Seçilen Alıntı
Emsal Mahkeme Kararı İstanbul Bölge Adliye Mahkemesi 14. Hukuk Dairesi 2018/566 E. 2018/1588 K. 27.12.2018 T.

Görüntülediğiniz mahkeme kararı kesinleşmiş bir karardır.

T.C.
İSTANBUL
BÖLGE ADLİYE MAHKEMESİ
14. HUKUK DAİRESİ
DOSYA NO: 2018/566
KARAR NO : 2018/1588
T Ü R K M İ L L E T İ A D I N A
İ S T İ N A F K A R A R I
İNCELENEN KARARIN
MAHKEMESİ: İSTANBUL 3. ASLİYE TİCARET MAHKEMESİ
TARİHİ : 17/10/2017
NUMARASI : 2016/762 E- 2017/879 K.

Görev Amacı
Yukarıdaki mahkeme kararında geçen bütün esas ve karar numaralarını, her birini yalnızca bir kez yazarak listeleyin.

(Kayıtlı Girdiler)
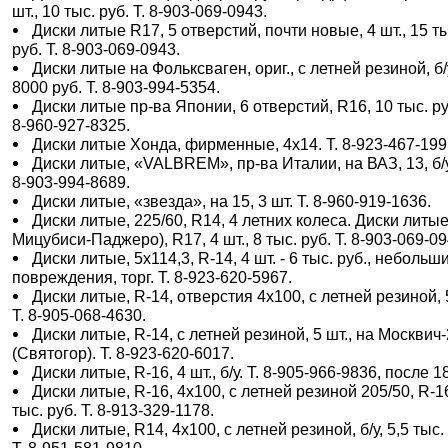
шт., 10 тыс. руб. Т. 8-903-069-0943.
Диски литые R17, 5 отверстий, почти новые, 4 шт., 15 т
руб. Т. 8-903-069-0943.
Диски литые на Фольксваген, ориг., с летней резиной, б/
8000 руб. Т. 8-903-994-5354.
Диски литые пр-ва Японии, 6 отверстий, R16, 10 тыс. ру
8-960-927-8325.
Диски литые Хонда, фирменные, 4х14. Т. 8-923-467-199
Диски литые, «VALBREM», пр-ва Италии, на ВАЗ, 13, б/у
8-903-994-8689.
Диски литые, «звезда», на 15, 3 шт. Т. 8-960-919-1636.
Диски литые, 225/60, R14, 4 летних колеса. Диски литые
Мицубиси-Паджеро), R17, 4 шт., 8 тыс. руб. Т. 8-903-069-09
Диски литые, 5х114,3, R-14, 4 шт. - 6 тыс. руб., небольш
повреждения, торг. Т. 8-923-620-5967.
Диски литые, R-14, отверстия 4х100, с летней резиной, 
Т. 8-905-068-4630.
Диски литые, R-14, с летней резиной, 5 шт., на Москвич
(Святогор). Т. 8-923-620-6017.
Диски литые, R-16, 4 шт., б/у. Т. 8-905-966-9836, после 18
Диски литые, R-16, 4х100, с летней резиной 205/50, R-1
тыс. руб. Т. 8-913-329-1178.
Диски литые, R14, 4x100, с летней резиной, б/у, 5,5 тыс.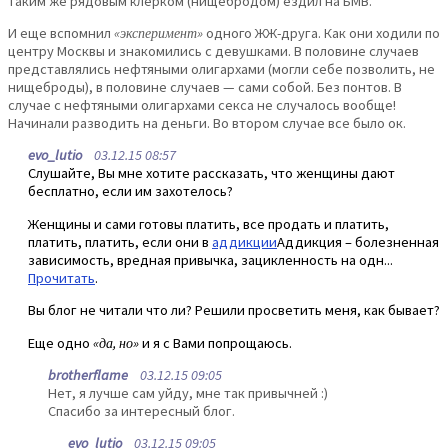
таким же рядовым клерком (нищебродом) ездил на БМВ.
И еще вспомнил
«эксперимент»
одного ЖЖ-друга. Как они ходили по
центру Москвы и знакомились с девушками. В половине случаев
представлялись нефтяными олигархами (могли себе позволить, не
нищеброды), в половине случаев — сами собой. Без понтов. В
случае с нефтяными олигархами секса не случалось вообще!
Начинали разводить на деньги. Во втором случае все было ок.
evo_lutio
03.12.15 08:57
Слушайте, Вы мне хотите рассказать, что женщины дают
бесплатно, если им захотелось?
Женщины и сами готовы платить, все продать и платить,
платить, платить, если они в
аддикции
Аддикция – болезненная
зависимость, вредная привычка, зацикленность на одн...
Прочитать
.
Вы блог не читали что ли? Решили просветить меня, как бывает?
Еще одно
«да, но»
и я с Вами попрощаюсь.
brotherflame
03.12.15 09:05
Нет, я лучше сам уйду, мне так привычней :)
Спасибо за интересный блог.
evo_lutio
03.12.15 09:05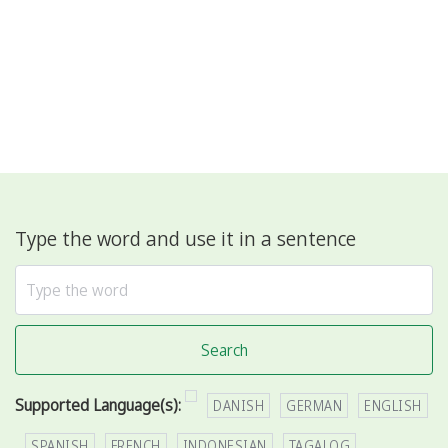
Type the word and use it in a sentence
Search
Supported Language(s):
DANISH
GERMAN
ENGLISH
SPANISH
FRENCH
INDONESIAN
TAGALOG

...

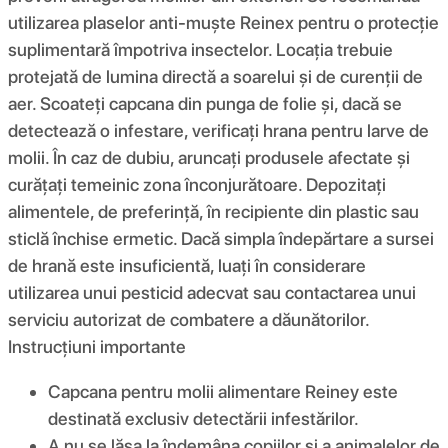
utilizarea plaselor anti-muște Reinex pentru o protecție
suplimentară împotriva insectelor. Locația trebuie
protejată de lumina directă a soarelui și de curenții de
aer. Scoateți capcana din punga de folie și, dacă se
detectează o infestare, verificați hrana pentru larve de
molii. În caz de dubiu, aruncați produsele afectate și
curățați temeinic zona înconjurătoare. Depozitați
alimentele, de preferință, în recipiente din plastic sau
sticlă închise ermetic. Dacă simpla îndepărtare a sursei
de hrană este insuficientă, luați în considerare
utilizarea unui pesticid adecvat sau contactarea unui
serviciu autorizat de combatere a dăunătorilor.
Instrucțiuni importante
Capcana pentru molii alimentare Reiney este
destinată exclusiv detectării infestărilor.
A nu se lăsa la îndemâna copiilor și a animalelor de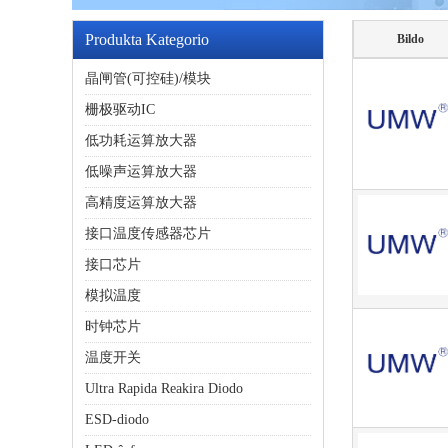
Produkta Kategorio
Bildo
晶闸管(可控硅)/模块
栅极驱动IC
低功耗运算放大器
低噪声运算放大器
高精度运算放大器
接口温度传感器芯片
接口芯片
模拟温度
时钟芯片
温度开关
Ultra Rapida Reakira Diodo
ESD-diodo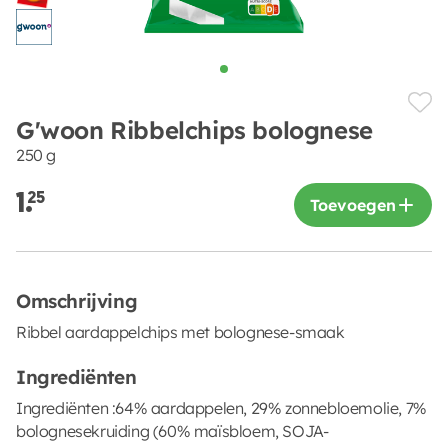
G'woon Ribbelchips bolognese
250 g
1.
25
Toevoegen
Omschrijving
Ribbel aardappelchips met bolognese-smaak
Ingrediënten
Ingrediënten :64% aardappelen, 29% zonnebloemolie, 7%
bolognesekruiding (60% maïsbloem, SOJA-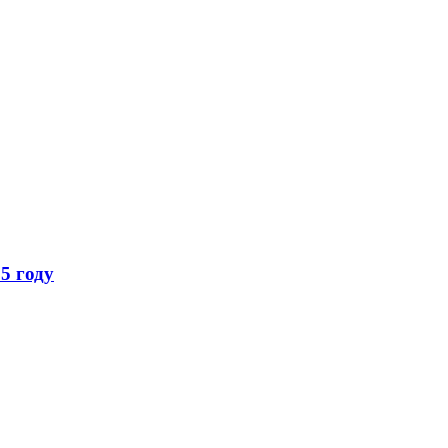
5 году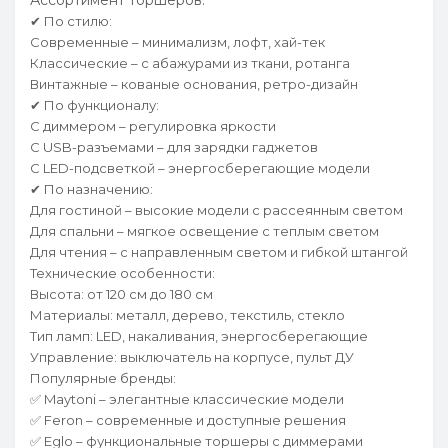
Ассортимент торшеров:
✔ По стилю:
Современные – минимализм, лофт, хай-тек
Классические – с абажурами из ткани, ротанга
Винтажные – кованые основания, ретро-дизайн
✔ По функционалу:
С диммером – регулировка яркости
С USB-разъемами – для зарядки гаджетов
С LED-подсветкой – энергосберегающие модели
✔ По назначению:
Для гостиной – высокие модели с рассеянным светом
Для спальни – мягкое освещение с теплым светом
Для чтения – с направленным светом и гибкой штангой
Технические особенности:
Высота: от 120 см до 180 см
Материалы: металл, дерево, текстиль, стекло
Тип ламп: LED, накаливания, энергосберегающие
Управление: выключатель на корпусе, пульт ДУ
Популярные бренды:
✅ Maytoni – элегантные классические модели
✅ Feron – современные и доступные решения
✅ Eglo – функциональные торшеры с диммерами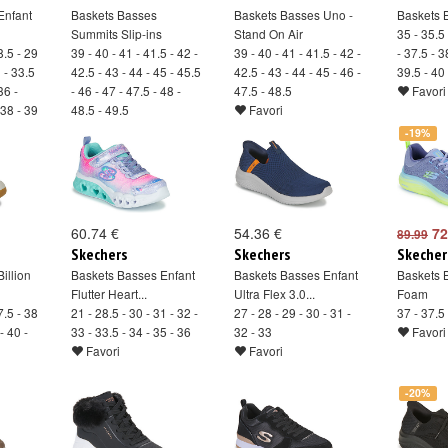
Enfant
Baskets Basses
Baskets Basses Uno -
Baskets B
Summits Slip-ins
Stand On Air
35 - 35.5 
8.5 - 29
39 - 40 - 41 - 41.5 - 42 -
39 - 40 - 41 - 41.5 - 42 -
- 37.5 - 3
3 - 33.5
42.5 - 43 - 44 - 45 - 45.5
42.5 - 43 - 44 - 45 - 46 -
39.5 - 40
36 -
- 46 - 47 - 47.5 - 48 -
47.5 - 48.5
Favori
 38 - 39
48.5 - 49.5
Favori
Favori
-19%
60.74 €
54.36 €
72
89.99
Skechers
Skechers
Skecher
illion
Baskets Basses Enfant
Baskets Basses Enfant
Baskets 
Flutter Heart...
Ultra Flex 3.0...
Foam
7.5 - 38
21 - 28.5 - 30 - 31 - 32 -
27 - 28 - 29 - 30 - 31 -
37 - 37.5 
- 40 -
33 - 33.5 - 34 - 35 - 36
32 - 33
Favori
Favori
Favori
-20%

* * *

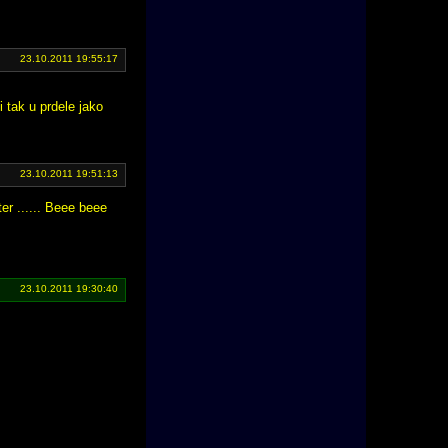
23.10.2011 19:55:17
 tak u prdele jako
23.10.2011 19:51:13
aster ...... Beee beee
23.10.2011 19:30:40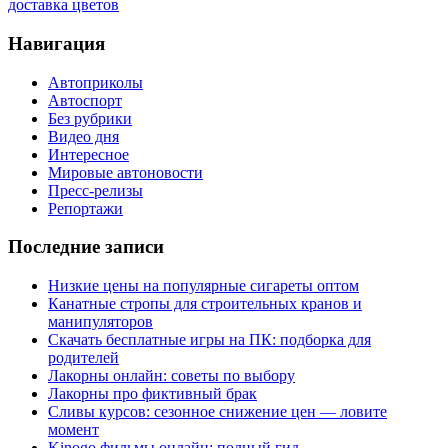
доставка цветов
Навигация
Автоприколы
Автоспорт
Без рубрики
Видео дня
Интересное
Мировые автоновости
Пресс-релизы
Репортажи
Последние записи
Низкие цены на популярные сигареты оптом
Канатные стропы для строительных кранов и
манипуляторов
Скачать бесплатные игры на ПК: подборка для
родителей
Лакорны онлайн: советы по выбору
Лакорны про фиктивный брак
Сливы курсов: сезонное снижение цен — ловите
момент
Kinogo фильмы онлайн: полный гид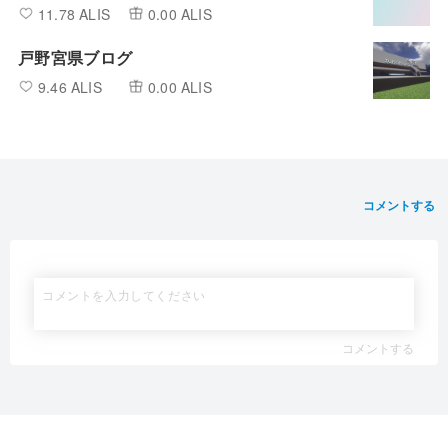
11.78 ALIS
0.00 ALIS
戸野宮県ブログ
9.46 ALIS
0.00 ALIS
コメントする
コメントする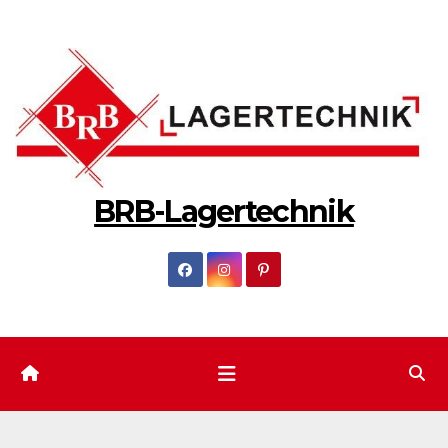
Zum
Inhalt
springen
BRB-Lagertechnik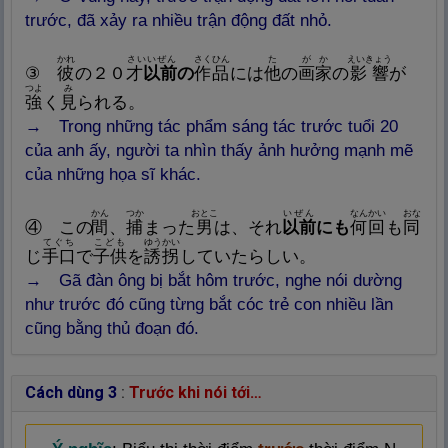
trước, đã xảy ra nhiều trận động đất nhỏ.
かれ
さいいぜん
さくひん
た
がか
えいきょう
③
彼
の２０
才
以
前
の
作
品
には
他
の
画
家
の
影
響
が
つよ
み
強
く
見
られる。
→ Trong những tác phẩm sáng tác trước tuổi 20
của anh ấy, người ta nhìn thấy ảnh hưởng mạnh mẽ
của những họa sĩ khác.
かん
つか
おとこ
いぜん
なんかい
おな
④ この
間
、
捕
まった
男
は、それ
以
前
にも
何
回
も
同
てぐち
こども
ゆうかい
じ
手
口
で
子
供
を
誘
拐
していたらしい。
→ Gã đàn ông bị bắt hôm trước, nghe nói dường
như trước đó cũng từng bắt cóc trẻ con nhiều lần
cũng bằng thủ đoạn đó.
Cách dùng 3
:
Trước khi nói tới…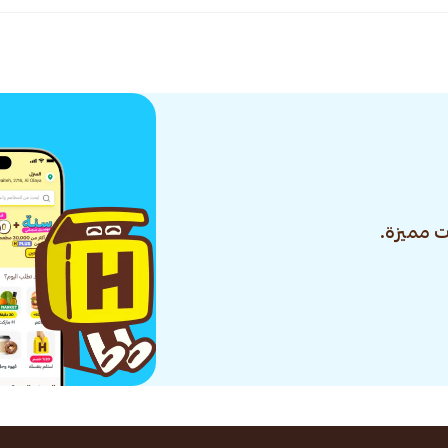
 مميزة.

Cevap Alanı
- 2018/566 (esas/dosya numarası)
- 2018/1588 (karar numarası)
- 2016/762 (incelenen kararın esas numarası)
- 2017/879 (incelenen kararın karar numarası)